In June 2019 I weighed 435 pounds; on August 9 2021 that number had fallen all the way down to 180…255 pounds lost in 26 months! When the journey began in earnest I had fantasies about 250…230? Woulda been sweet. Really, getting near, or under, 300 seemed a big ask. (Turned 56 in October of 2020, and for most of my adult life I have been one kind of fat or another; extremes less offensive than others, but generally, as my nature tended to trend: gluttonous.)

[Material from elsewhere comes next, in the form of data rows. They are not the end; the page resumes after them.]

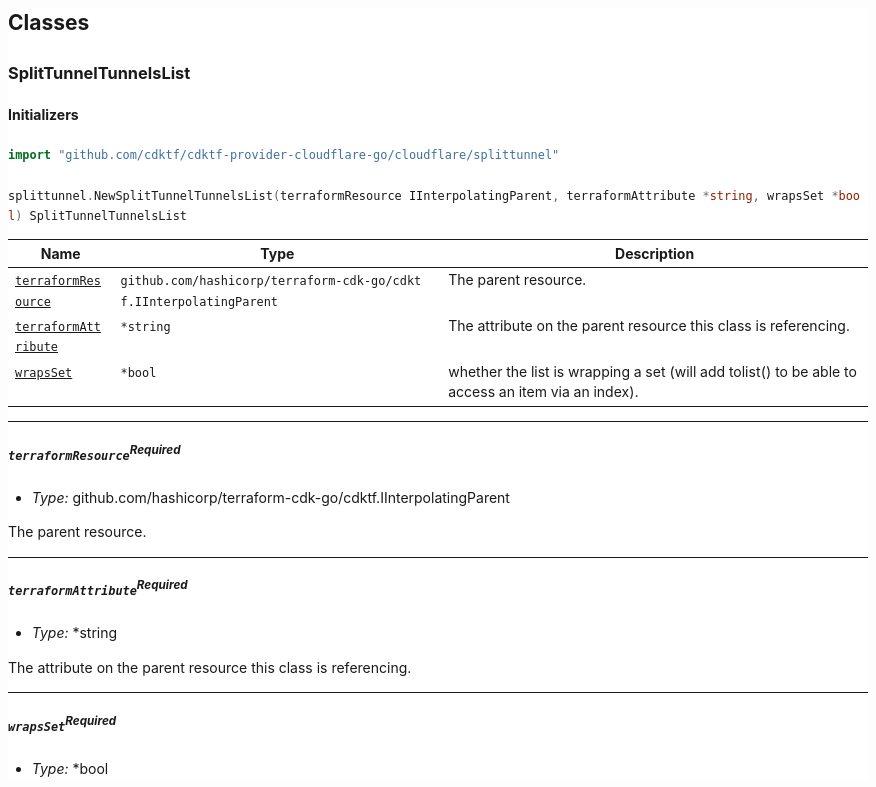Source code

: 
## Classes <a name="Classes" id="Classes"></a>

### SplitTunnelTunnelsList <a name="SplitTunnelTunnelsList" id="@cdktf/provider-cloudflare.splitTunnel.SplitTunnelTunnelsList"></a>

#### Initializers <a name="Initializers" id="@cdktf/provider-cloudflare.splitTunnel.SplitTunnelTunnelsList.Initializer"></a>

```go
import "github.com/cdktf/cdktf-provider-cloudflare-go/cloudflare/splittunnel"

splittunnel.NewSplitTunnelTunnelsList(terraformResource IInterpolatingParent, terraformAttribute *string, wrapsSet *bool) SplitTunnelTunnelsList
```

| **Name** | **Type** | **Description** |
| --- | --- | --- |
| <code><a href="#@cdktf/provider-cloudflare.splitTunnel.SplitTunnelTunnelsList.Initializer.parameter.terraformResource">terraformResource</a></code> | <code>github.com/hashicorp/terraform-cdk-go/cdktf.IInterpolatingParent</code> | The parent resource. |
| <code><a href="#@cdktf/provider-cloudflare.splitTunnel.SplitTunnelTunnelsList.Initializer.parameter.terraformAttribute">terraformAttribute</a></code> | <code>*string</code> | The attribute on the parent resource this class is referencing. |
| <code><a href="#@cdktf/provider-cloudflare.splitTunnel.SplitTunnelTunnelsList.Initializer.parameter.wrapsSet">wrapsSet</a></code> | <code>*bool</code> | whether the list is wrapping a set (will add tolist() to be able to access an item via an index). |

---

##### `terraformResource`<sup>Required</sup> <a name="terraformResource" id="@cdktf/provider-cloudflare.splitTunnel.SplitTunnelTunnelsList.Initializer.parameter.terraformResource"></a>

- *Type:* github.com/hashicorp/terraform-cdk-go/cdktf.IInterpolatingParent

The parent resource.

---

##### `terraformAttribute`<sup>Required</sup> <a name="terraformAttribute" id="@cdktf/provider-cloudflare.splitTunnel.SplitTunnelTunnelsList.Initializer.parameter.terraformAttribute"></a>

- *Type:* *string

The attribute on the parent resource this class is referencing.

---

##### `wrapsSet`<sup>Required</sup> <a name="wrapsSet" id="@cdktf/provider-cloudflare.splitTunnel.SplitTunnelTunnelsList.Initializer.parameter.wrapsSet"></a>

- *Type:* *bool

I am no self-hater, but try to own my shit. That being true, my version of "tough love" is probably cuddlier than most…I attended no gym, expensive or otherwise…though did seriously consider (off and on) the Bypass Gastric surgery my doctor had suggested in April 2016, when I first moved back home to Chicago. Every year he’d bring it up, causally yet pointedly: “Lap-band, my friend, you need it.” I eventually went down that path, met with the surgeon and his minions; took their instructions to see more doctors-dieticians-psychologist…my mantra became: “Stay open; say yes, before thinking no.” Ultimately one nagging thing begged my observation: “If my head ain’t right, it don’t matter what they do to my body; and if I can get it right: I won’t need a surgery to fix the rest!”
Nothing came easy, time had to be indulged, steps taken, a journey begun, decisions made and then made anew; plans augmented, designs altered…and then all decision-details-epiphanies had to be committed to over and over again; a daily pilgrimage of faith and resolve.
Either way, it has been a voyage-ride-excursion, a real scene, man…welcome to it.